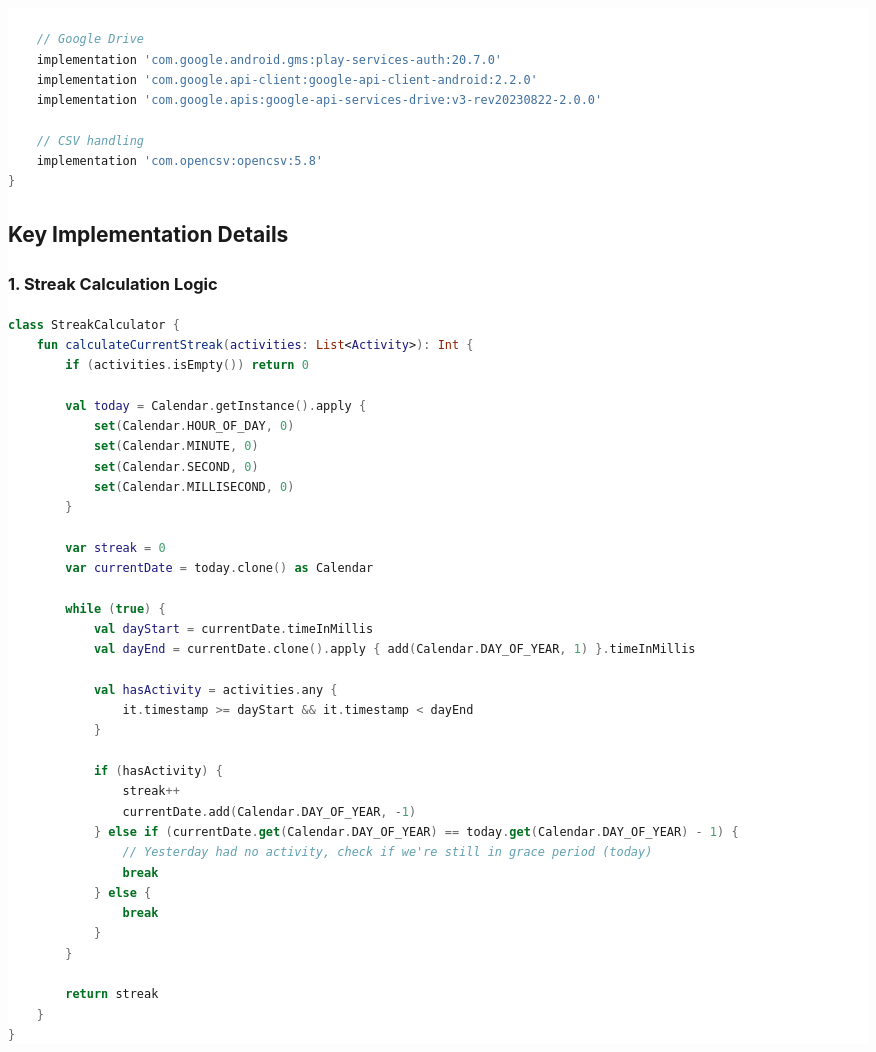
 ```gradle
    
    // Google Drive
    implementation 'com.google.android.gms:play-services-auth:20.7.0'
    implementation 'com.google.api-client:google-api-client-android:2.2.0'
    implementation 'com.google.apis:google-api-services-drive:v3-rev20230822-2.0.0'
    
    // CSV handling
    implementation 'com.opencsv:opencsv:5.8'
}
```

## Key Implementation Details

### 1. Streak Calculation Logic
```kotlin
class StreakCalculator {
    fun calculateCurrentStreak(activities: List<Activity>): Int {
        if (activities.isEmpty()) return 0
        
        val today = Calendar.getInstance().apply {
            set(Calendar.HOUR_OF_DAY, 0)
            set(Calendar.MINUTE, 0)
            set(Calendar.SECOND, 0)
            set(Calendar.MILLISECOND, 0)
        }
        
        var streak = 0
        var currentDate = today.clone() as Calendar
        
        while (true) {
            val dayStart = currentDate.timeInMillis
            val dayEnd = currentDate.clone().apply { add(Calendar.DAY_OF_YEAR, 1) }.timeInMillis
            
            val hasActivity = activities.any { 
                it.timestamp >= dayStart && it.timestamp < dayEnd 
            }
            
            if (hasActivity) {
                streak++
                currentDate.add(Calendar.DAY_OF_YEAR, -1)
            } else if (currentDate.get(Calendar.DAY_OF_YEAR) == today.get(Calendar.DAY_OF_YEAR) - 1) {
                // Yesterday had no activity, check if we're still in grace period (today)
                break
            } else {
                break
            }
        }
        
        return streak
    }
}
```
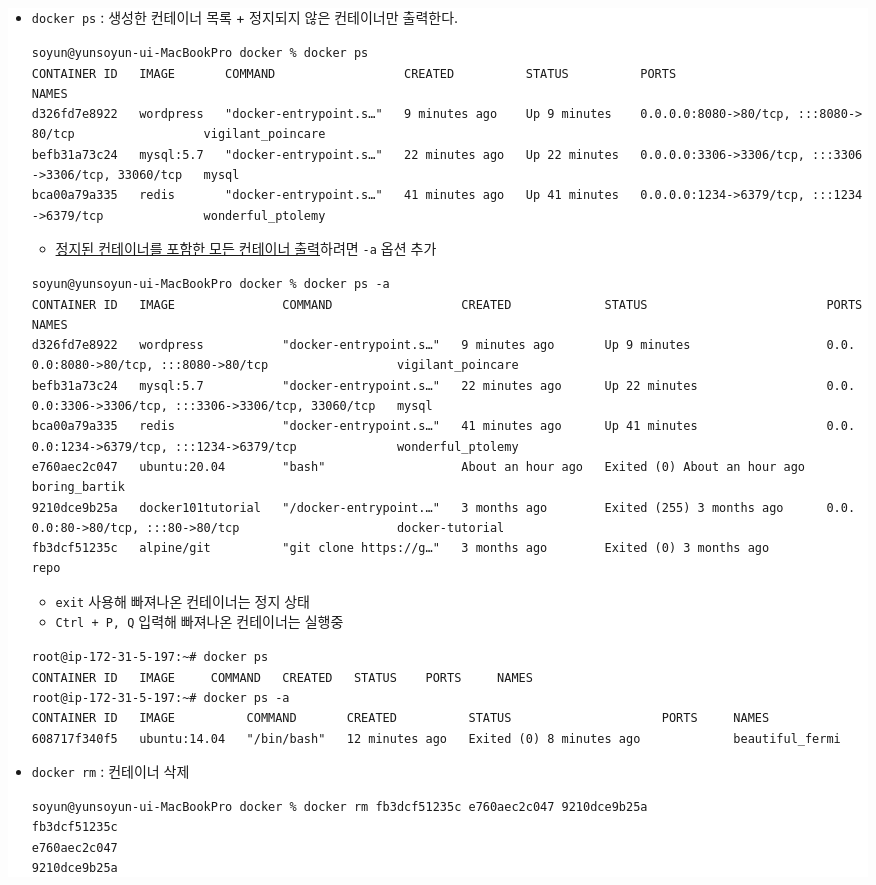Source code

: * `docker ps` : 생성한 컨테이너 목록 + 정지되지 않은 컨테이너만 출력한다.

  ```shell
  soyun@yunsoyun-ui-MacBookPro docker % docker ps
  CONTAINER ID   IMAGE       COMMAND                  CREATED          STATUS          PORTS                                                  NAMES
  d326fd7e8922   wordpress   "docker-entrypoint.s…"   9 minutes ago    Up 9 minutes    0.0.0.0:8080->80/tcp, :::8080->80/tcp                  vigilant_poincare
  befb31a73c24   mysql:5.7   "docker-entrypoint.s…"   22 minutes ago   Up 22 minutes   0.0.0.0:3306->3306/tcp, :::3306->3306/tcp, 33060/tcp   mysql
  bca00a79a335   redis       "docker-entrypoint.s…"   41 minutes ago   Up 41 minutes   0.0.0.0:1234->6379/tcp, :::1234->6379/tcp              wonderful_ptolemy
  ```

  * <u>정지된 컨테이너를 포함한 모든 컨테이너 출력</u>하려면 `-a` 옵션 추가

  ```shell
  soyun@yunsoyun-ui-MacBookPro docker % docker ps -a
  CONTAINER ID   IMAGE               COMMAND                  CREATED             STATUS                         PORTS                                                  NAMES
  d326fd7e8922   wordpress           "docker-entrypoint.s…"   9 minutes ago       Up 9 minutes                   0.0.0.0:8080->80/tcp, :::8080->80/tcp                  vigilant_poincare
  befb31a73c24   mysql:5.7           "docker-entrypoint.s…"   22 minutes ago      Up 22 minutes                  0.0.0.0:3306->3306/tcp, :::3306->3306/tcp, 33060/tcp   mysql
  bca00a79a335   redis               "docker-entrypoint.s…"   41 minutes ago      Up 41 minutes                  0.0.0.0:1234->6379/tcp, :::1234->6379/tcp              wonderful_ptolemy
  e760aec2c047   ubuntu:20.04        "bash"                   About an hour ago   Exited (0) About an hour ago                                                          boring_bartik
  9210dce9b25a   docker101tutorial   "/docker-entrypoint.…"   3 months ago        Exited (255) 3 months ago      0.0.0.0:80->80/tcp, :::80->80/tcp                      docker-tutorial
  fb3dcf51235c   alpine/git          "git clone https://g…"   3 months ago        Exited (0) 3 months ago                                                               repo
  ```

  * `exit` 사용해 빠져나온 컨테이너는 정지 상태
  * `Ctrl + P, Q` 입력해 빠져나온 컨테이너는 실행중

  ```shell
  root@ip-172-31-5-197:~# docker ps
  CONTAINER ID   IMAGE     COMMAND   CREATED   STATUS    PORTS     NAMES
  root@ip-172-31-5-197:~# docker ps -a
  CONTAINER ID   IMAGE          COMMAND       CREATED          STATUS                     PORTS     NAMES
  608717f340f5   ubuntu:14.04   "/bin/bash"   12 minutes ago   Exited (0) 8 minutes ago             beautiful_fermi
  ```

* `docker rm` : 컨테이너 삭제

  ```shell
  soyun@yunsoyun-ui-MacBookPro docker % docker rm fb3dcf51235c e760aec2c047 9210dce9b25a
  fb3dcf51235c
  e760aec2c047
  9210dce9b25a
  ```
_ _ _ _ _ _ _
The task: Copy all lines from the entries that contain the word "root".

Response below:
  root@ip-172-31-5-197:~# docker ps
  root@ip-172-31-5-197:~# docker ps -a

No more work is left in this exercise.